Ruby Mountain – Reflecting the Sun

Along the banks of the Arkansas River as it winds through the Southern Colorado Rockies, one landmark stands tall, a testament to the mining days of the past. Ruby Mountain now acts as a host to campers, hikers, fishermen, and more. A member of the Arkansas Headquarters Recreation Area’s designated campgrounds, Ruby Mountain rests nestled into the snow-capped mountains and right on the shore of the river, full of popularity. The area bodes as one of the best river rafting locations in the country.

Situated between Nathrop and Buena Vista, Ruby Mountain holds the legend of small rubies often discovered on its slopes. However, the truth is garnet crystals were mistaken for the stunning red gems. Along with garnet, topaz and several other minerals filtered through the sand and dirt of the mountain. Once, hopeful miners could try their luck for a small fee. Now a private owner shares the fortunes with only him or herself.

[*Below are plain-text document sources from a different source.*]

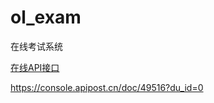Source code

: # ol_exam
在线考试系统

[在线API接口](https://cuntoulaoyangtou.github.io/index.html#349787)

https://console.apipost.cn/doc/49516?du_id=0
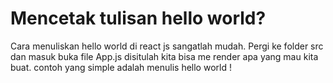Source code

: # Mencetak tulisan hello world?

Cara menuliskan hello world di react js sangatlah mudah. Pergi ke folder src dan masuk buka file App.js disitulah kita bisa me render apa yang mau kita buat. contoh yang simple adalah menulis hello world !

Some wonder if the mountain’s name stems from its belief rubies existed or instead for its beautiful red sands swirled with yellows and oranges and smudges of darker hues full of vibrant intensity. Sunrise bathes these remarkable colors in even more brilliance as campers greet daylight’s first rays while listening to the raging current of the Arkansas River. Horseshoe Basin also enthralls the visitors with the remnants of the old mining days and perhaps the ruins of a settlement here and there.


While exploring the campground one takes in the stunning scenes of the Rocky Mountains and their snow-capped wonders. The river twists and turns through the basin, with some sites for tents only along its banks. A ramp allows rafters and boaters to come and go as they please as the occasional site of a kayaker or white-water rafter floats by. Several times through the day the noise of cattle crossing the river wafts into the air as they moo on past. A fisherman in his revelry could find total solace and peace while casting his line. Two trails lead hikers up the slopes to gaze out and over the landscape.

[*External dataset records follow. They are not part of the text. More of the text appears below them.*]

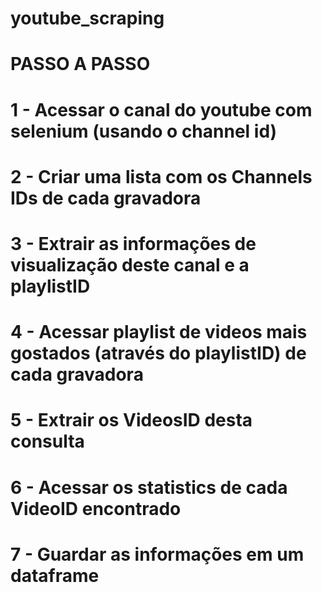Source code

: # youtube_scraping

# PASSO A PASSO
# 1 - Acessar o canal do youtube com selenium (usando o channel id)
# 2 - Criar uma lista com os Channels IDs de cada gravadora
# 3 - Extrair as informações de visualização deste canal e a playlistID
# 4 - Acessar playlist de videos mais gostados (através do playlistID) de cada gravadora
# 5 - Extrair os VideosID desta consulta
# 6 - Acessar os statistics de cada VideoID encontrado
# 7 - Guardar as informações em um dataframe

We went in April, enjoying our Easter weekend. The nights remained pretty cold, requiring the need for long underwear. But the smell of stoves cooking pancakes and the sound of sizzling sausage made the cold worth it. The occasional thunderstorms rolled through, splattering the tables with light drizzle. Campfire smells of long burned embers filled the scene.

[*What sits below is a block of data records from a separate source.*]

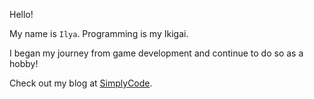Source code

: Hello! 

My name is ``Ilya``. 
Programming is my Ikigai. 

I began my journey from game development and continue to do so as a hobby!  

Check out my blog at [SimplyCode](www.simplycode.co.il).
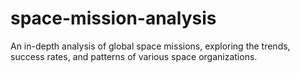 # space-mission-analysis
An in-depth analysis of global space missions, exploring the trends, success rates, and patterns of various space organizations.
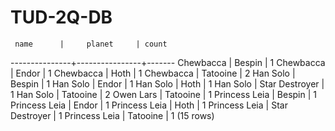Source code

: # TUD-2Q-DB

     name      |     planet     | count 
---------------+----------------+-------
 Chewbacca     | Bespin         |     1
 Chewbacca     | Endor          |     1
 Chewbacca     | Hoth           |     1
 Chewbacca     | Tatooine       |     2
 Han Solo      | Bespin         |     1
 Han Solo      | Endor          |     1
 Han Solo      | Hoth           |     1
 Han Solo      | Star Destroyer |     1
 Han Solo      | Tatooine       |     2
 Owen Lars     | Tatooine       |     1
 Princess Leia | Bespin         |     1
 Princess Leia | Endor          |     1
 Princess Leia | Hoth           |     1
 Princess Leia | Star Destroyer |     1
 Princess Leia | Tatooine       |     1
(15 rows)
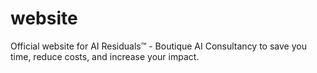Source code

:# website
Official website for AI Residuals™ - Boutique AI Consultancy to save you time, reduce costs, and increase your impact.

The tent only sites were a bit close together, which worked well in our case as our neighbors were our other travelers who joined us. The park ranger who checked in on our first day was warm and generous in information about the campground’s use. Our only complaint resulted from a group using their quads over and over throughout the campground and also allowing their dog to roam freely into our site. Perhaps when we go back, which we probably will, we won’t take the first site sitting right on the ramp to the river. It certainly made for some fun things to watch, but did not help for commotion. It was Ms. Bailey’s first camping trip and she appeared to love every minute, even running to the tent entrance as we sat by the campfire only to find herself bounced off the screen.

If you plan to journey to the region, reservations are accepted online. However, be mindful of the fees as we were made aware. There is a day use fee of $7/vehicle in addition to the $14/night for camping. Plus another $10 exists for a reservation fee. Of course, the sites don’t need to be reserved but one gambles a lot if it’s a busy weekend.